Vecinos de tres fincas de Barcelona han creado un frente común para hacer frente al fondo de inversión Second House, propietario de los edificios donde residen. Las comunidades afectadas denuncian presiones y maniobras destinadas a provocar la salida de inquilinos y facilitar operaciones inmobiliarias en los inmuebles. La organización vecinal se ha puesto en marcha en las últimas semanas con el objetivo de coordinar acciones y visibilizar la situación.
Las tres fincas afectadas se encuentran en distintos puntos de la ciudad y comparten una misma situación: el cambio de propiedad tras la compra de los edificios por parte del fondo de inversión. Según explican los vecinos, desde entonces se han producido cambios en la gestión de los contratos de alquiler, así como comunicaciones que generan incertidumbre sobre la continuidad de los arrendamientos.
Las comunidades afectadas han comenzado a coordinarse entre ellas para intercambiar información, asesorarse jurídicamente y dar a conocer el conflicto.
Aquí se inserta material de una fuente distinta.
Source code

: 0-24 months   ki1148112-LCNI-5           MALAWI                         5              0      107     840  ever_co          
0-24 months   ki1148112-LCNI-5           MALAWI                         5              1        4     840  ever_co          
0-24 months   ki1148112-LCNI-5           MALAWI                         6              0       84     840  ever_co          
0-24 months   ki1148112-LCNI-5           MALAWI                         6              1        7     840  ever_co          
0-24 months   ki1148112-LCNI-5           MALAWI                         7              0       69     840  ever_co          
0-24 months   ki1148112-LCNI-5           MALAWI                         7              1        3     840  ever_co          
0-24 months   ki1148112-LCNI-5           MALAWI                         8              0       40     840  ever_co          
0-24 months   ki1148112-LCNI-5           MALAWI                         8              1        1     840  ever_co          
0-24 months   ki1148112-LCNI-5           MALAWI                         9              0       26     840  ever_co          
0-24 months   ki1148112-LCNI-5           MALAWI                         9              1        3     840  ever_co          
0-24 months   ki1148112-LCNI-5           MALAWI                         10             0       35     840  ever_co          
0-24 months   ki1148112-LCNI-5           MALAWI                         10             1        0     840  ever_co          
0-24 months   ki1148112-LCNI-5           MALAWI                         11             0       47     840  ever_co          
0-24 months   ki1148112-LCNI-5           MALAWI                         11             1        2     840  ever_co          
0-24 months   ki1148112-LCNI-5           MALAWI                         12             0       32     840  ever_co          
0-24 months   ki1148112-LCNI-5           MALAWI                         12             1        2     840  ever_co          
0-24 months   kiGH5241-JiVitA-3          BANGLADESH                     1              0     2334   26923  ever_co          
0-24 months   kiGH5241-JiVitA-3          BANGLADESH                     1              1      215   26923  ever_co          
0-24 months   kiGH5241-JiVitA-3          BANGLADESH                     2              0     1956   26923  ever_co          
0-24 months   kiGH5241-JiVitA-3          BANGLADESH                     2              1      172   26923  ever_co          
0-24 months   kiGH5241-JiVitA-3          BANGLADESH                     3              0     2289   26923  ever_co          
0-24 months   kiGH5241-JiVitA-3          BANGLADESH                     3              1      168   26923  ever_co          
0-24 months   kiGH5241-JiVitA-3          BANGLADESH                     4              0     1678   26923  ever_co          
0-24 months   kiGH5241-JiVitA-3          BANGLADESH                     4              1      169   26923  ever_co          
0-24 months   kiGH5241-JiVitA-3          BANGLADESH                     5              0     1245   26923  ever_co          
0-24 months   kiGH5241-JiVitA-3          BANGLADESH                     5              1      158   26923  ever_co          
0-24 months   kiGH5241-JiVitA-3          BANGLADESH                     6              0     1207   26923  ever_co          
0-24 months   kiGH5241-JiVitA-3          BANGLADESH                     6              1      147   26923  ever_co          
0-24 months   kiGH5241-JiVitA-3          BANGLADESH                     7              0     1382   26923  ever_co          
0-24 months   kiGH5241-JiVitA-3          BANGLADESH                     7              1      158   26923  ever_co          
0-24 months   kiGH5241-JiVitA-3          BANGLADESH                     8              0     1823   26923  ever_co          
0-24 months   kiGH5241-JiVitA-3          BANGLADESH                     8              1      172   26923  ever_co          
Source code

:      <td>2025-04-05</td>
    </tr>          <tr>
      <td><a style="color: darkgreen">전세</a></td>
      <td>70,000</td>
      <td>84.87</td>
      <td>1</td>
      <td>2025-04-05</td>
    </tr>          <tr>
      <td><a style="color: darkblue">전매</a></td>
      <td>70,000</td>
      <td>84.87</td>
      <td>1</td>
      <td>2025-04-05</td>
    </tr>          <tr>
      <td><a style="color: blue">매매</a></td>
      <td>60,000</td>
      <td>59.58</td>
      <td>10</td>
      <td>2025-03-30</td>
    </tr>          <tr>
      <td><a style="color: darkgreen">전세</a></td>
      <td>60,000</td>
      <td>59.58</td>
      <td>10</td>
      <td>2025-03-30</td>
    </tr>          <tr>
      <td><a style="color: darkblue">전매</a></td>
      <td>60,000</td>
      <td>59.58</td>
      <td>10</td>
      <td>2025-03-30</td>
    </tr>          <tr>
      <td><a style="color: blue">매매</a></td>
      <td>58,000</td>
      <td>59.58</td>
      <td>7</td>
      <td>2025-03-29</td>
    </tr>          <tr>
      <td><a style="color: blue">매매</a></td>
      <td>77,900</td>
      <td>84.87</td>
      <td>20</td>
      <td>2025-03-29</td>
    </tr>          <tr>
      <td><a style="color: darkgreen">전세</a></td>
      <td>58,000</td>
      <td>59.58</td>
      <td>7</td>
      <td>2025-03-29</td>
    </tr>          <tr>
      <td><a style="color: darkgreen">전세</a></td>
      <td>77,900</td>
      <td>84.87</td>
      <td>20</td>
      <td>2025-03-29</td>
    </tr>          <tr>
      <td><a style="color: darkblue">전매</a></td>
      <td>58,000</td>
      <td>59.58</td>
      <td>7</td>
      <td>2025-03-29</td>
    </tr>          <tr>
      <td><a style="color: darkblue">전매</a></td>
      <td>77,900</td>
El frente común pretende denunciar públicamente las prácticas del fondo y defender la permanencia de los actuales inquilinos en sus viviendas.
Entidades vecinales y plataformas por el derecho a la vivienda han acompañado las primeras acciones de los residentes. Las organizaciones alertan de que este tipo de operaciones inmobiliarias se han repetido en distintos barrios de Barcelona tras la compra de edificios por parte de fondos de inversión, con consecuencias para la estabilidad residencial de los vecinos.